- Country: Sakastan
- Current head: None, extinct
- Members: Surena, Gregory the Illuminator, Chihor-Vishnasp, Mehr Narseh, Mahbod
- Estate: Sakastan
- Cadet branches: Gondopharids

= House of Suren =

Iranian noble family

House of Suren or Surenas (Parthian: 𐭎𐭅𐭓𐭉𐭍 Surēn, Middle Persian: 𐭮𐭥𐭫𐭩𐭭) is one of two Parthian noble families explicitly mentioned by name in sources dateable to the Arsacid period. They held considerable influence within the Parthian Empire and were the rulers of Sistan.

== History ==
The head of Suren family had the privilege to crown the first Parthian king in the 3rd century BC, which founded a tradition that was continued by his descendants. Following the 3rd century AD defeat of the Arsacids and the subsequent rise of the Sassanids, the Surenas then switched sides and began to serve the Sassanids, at whose court they were identified as one of the so-called "Parthian clans." The last attested scion of the family was a military commander active in northern China during the 9th century.

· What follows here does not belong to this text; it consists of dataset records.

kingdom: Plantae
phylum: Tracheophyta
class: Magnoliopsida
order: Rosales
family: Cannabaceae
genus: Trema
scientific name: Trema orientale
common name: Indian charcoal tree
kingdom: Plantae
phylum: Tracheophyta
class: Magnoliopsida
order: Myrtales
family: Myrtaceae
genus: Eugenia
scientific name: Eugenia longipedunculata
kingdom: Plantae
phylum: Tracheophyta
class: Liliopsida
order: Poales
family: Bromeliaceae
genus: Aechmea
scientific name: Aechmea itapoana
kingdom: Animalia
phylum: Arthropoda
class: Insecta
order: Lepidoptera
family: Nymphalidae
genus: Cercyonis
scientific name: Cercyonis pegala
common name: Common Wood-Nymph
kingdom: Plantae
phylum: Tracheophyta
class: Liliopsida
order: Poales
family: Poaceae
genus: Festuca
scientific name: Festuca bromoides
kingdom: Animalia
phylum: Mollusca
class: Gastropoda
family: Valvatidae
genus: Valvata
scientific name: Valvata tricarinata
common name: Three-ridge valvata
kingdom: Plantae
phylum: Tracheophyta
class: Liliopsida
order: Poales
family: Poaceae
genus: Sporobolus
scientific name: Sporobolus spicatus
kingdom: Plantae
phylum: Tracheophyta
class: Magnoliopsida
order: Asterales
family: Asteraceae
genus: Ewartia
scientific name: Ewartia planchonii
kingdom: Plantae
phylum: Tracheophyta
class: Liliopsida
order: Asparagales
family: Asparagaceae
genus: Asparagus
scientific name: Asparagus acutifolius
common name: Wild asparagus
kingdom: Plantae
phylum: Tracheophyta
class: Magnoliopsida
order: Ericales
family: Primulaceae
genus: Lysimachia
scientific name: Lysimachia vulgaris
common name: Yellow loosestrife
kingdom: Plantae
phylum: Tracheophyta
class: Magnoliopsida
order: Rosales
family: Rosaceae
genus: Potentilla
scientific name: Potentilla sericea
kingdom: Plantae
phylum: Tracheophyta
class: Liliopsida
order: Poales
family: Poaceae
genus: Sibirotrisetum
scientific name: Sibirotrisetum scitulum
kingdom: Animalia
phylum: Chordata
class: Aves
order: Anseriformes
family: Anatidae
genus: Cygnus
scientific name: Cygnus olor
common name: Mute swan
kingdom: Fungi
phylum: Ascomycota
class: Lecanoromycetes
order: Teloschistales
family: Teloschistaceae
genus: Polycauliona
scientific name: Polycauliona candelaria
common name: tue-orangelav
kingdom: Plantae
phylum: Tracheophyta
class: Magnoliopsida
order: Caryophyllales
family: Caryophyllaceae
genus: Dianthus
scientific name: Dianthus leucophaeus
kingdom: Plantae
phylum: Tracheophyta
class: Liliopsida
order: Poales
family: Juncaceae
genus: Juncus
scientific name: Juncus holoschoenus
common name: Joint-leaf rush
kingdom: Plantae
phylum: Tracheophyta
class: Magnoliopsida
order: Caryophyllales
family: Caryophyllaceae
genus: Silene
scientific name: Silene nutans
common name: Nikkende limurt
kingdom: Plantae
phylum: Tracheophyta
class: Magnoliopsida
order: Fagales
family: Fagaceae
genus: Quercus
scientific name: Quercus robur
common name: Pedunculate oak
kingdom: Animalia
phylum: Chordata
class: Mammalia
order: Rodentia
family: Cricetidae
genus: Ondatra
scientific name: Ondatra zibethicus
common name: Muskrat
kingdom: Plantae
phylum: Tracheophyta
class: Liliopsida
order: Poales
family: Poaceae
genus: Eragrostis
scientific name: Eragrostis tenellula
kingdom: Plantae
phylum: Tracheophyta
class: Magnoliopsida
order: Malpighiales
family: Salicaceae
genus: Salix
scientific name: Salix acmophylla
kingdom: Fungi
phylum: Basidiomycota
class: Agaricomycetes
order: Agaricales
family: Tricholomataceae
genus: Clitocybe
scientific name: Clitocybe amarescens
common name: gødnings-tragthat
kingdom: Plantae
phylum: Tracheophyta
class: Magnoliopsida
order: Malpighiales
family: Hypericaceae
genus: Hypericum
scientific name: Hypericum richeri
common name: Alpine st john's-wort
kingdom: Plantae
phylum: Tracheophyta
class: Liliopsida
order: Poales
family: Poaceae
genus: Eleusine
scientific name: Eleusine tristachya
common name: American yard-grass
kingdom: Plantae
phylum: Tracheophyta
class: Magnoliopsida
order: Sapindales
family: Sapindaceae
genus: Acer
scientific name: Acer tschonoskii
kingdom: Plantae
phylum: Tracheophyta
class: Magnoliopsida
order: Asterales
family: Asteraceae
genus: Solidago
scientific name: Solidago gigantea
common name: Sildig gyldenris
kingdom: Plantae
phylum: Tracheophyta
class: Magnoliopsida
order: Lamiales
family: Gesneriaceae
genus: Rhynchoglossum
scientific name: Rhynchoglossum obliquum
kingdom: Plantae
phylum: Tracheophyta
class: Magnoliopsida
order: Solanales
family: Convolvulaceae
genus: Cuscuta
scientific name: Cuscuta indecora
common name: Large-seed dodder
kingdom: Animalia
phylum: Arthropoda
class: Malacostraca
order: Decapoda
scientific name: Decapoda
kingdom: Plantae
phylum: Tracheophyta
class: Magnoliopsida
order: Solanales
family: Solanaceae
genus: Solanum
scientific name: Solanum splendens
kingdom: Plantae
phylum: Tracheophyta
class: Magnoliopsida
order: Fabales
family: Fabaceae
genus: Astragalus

It is probable that the Surenas were landowners in Sakastan, that is, in the region between Arachosia and Drangiana in present-day southeast Iran and Southern Afghanistan. The Surenas appear to have governed Sistan (which derives its name from 'Sakastan' and was once a much larger region than the present day province) as their personal fiefdom.

Notable members of the family include the 1st century BC cavalry commander Surena, Gregory the Illuminator, and Chihor-Vishnasp, a 6th-century AD governor of Armenia who attempted to establish Zoroastrianism in that country.

Mehr Narseh, the minister of four Sasanian kings, was from the House of Suren, as was Mahbod, who was ambassador during the reigns of Khosrow I and Hormizd IV.

=== Gondopharids ===
The ruling dynasty of the Indo-Parthian kingdom may have belonged to the house of Suren. "Ernst Herzfeld maintained that the dynasty of [the Indo-Parthian emperor] Gondophares represented the House of Suren."